# New Tank...Rock Layout Help



## DoLce N BeLLa (Jul 8, 2007)

Hey there-

I just bought a 56 gallon tank that has more height than length (VERY roughly, probably 40''x20''x22) The last tank I had was not set up nicely in terms of the rocks. 

How do you set up a reef tank to have the caves and multi-layers? The new tank is reef ready, so any pieces that can't be used for construction will just be put in the bottom tank.

I really love the layer effect with all the holes and such. 

Ideas? 

Thanks!


----------



## Gump (Oct 26, 2006)

I've always used the rule that you should put your rocks down before your sand so the rocks are sitting on the glass. So if you have any digging fish they can't get under the rocks and possibly crush themselves or knock over rocks by making them unbalanced. This can be very important when your stacking rocks up to 2' from the bottom of the tank.

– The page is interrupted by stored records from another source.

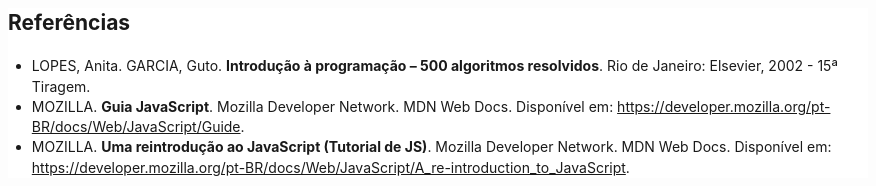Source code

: 
## Referências

- LOPES, Anita. GARCIA, Guto. **Introdução à programação – 500 algoritmos resolvidos**. Rio de Janeiro: Elsevier, 2002 - 15ª Tiragem.
- MOZILLA. **Guia JavaScript**. Mozilla Developer Network. MDN Web Docs. Disponível em: <https://developer.mozilla.org/pt-BR/docs/Web/JavaScript/Guide>.
- MOZILLA. **Uma reintrodução ao JavaScript (Tutorial de JS)**. Mozilla Developer Network. MDN Web Docs. Disponível em: <https://developer.mozilla.org/pt-BR/docs/Web/JavaScript/A_re-introduction_to_JavaScript>.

As for how to get the rocks to stay and make caves? You could use pvc pipe and make a frame and stack the rocks up that way. Using this method you use less rocks and give more "under rock" space for fish to swim in and out. Or you could just stack rocks on top of one another till you get the desired shapes. Some people use aquarium putty to bond the rocks together but I always just worked mine in till they were sturdy.


----------